*** Opening SUPPLIED ENTRIES ***
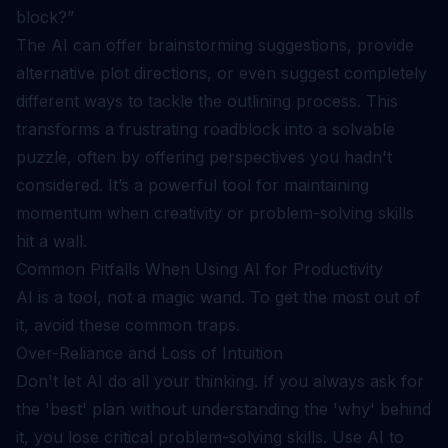
block?”
The AI can offer brainstorming suggestions, provide
alternative plot directions, or even suggest completely
different ways to tackle the outlining process. This
transforms a frustrating roadblock into a solvable
puzzle, often by offering perspectives you hadn't
considered. It’s a powerful tool for maintaining
momentum when creativity or problem-solving skills
hit a wall.
Common Pitfalls When Using AI for Productivity
AI is a tool, not a magic wand. To get the most out of
it, avoid these common traps.
Over-Reliance and Loss of Intuition
Don't let AI do all your thinking. If you always ask for
the 'best' plan without understanding the 'why' behind
it, you lose critical problem-solving skills. Use AI to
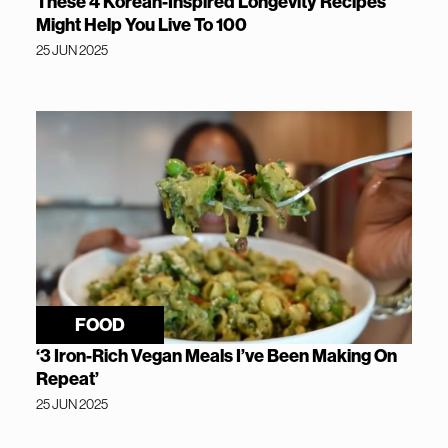
These 4 Korean-Inspired Longevity Recipes
Might Help You Live To 100
25 JUN 2025
FOOD
‘3 Iron-Rich Vegan Meals I’ve Been Making On
Repeat’
25 JUN 2025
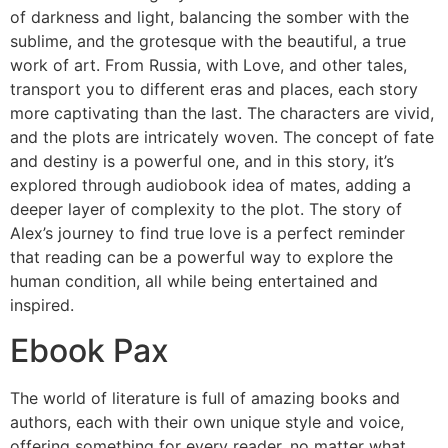
of darkness and light, balancing the somber with the
sublime, and the grotesque with the beautiful, a true
work of art. From Russia, with Love, and other tales,
transport you to different eras and places, each story
more captivating than the last. The characters are vivid,
and the plots are intricately woven. The concept of fate
and destiny is a powerful one, and in this story, it’s
explored through audiobook idea of mates, adding a
deeper layer of complexity to the plot. The story of
Alex’s journey to find true love is a perfect reminder
that reading can be a powerful way to explore the
human condition, all while being entertained and
inspired.
Ebook Pax
The world of literature is full of amazing books and
authors, each with their own unique style and voice,
offering something for every reader, no matter what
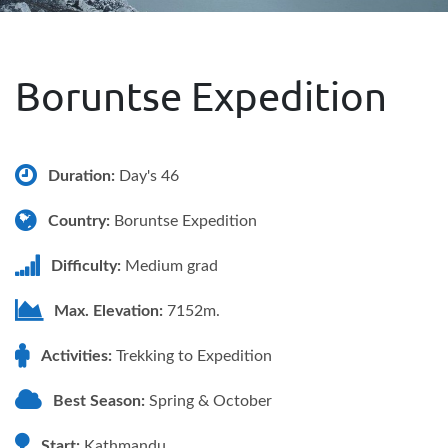
Boruntse Expedition
Duration:
Day's 46
Country:
Boruntse Expedition
Difficulty:
Medium grad
Max. Elevation:
7152m.
Activities:
Trekking to Expedition
Best Season:
Spring & October
Start:
Kathmandu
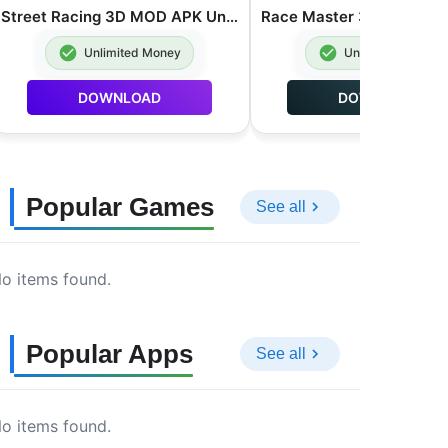
Street Racing 3D MOD APK Unlimited Money 7.5.1
Unlimited Money
Unlimited Money
DOWNLOAD
DOWNLOAD
Popular Games
See all
o items found.
Popular Apps
See all
o items found.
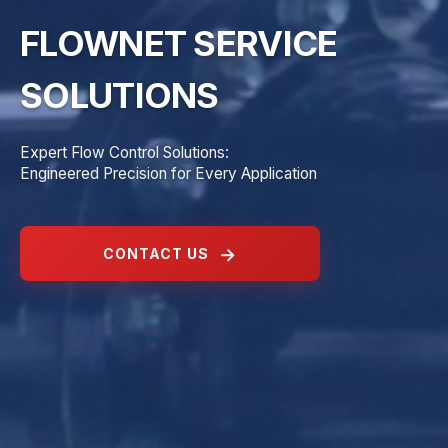
FLOWNET SERVICE
SOLUTIONS
Expert Flow Control Solutions:
Engineered Precision for Every Application
CONTACT US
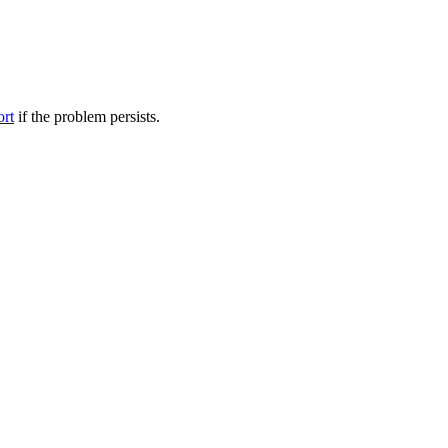
ort
if the problem persists.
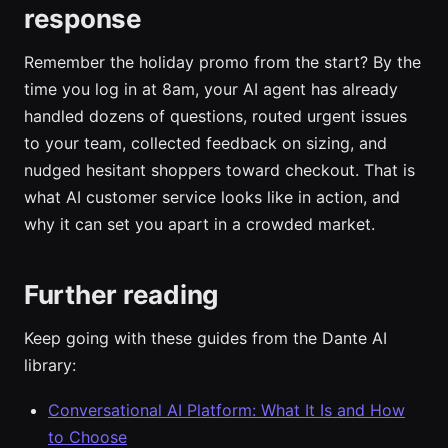
response
Remember the holiday promo from the start? By the
time you log in at 8am, your AI agent has already
handled dozens of questions, routed urgent issues
to your team, collected feedback on sizing, and
nudged hesitant shoppers toward checkout. That is
what AI customer service looks like in action, and
why it can set you apart in a crowded market.
Further reading
Keep going with these guides from the Dante AI
library:
Conversational AI Platform: What It Is and How
to Choose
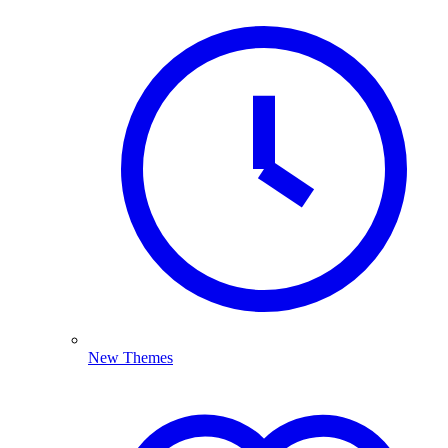
New Themes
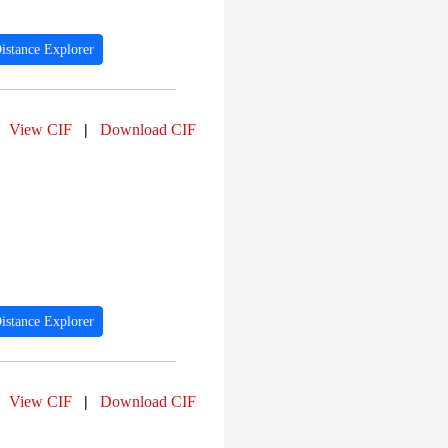
istance Explorer
View CIF
|
Download CIF
istance Explorer
View CIF
|
Download CIF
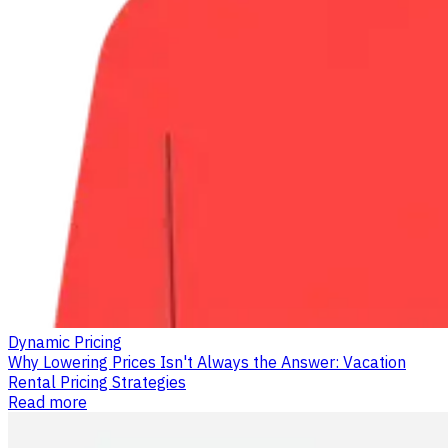
Dynamic Pricing
Why Lowering Prices Isn't Always the Answer: Vacation
Rental Pricing Strategies
Read more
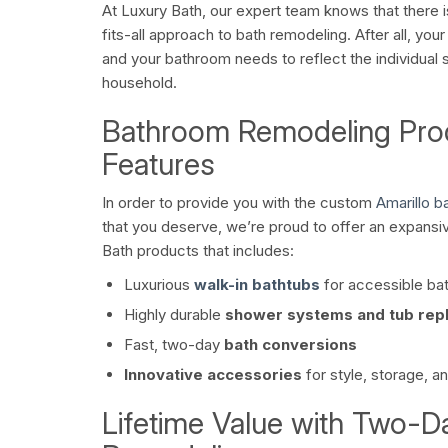
At Luxury Bath, our expert team knows that there i
fits-all approach to bath remodeling. After all, you
and your bathroom needs to reflect the individual 
household.
Bathroom Remodeling Pro
Features
In order to provide you with the custom
Amarillo 
that you deserve, we’re proud to offer an expansiv
Bath products that includes:
Luxurious
walk-in bathtubs
for accessible ba
Highly durable
shower systems and tub rep
Fast, two-day
bath conversions
Innovative accessories
for style, storage, a
Lifetime Value with Two-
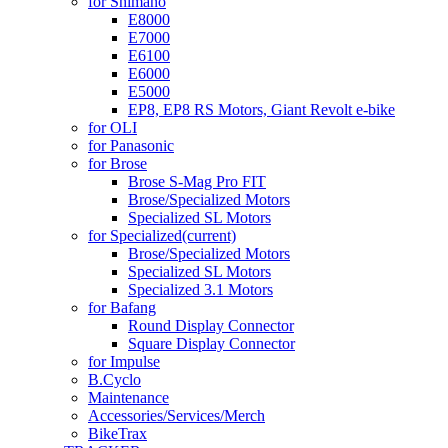
for Shimano
E8000
E7000
E6100
E6000
E5000
EP8, EP8 RS Motors, Giant Revolt e-bike
for OLI
for Panasonic
for Brose
Brose S-Mag Pro FIT
Brose/Specialized Motors
Specialized SL Motors
for Specialized
(current)
Brose/Specialized Motors
Specialized SL Motors
Specialized 3.1 Motors
for Bafang
Round Display Connector
Square Display Connector
for Impulse
B.Cyclo
Maintenance
Accessories/Services/Merch
BikeTrax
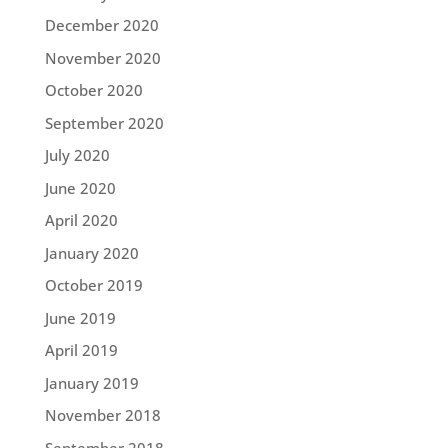
December 2020
November 2020
October 2020
September 2020
July 2020
June 2020
April 2020
January 2020
October 2019
June 2019
April 2019
January 2019
November 2018
September 2018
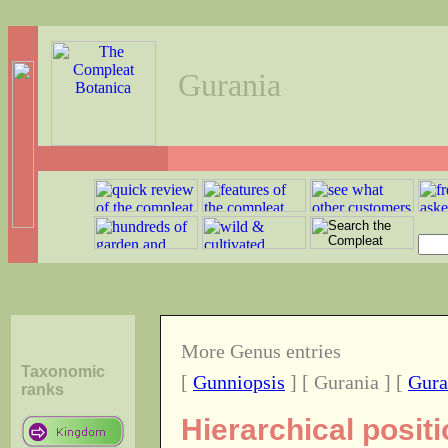
Gurania
More Genus entries
Taxonomic
[
Gunniopsis
] [ Gurania ] [
Gura
ranks
Hierarchical posit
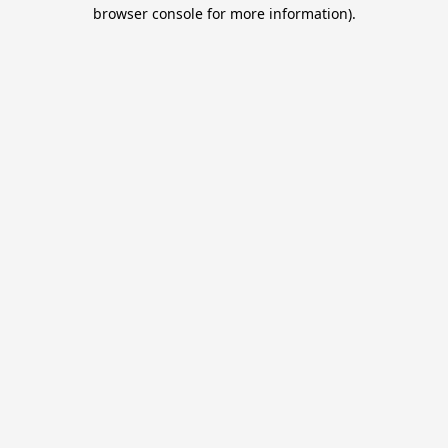
browser console for more information).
*** Closing SUPPLIED ENTRIES ***
▶ TASK OBJECTIVE: If a line of the data holds the string "problem", list it.

▶ ANSWER BOX:
momentum when creativity or problem-solving skills
it, you lose critical problem-solving skills. Use AI to
if the problem persists.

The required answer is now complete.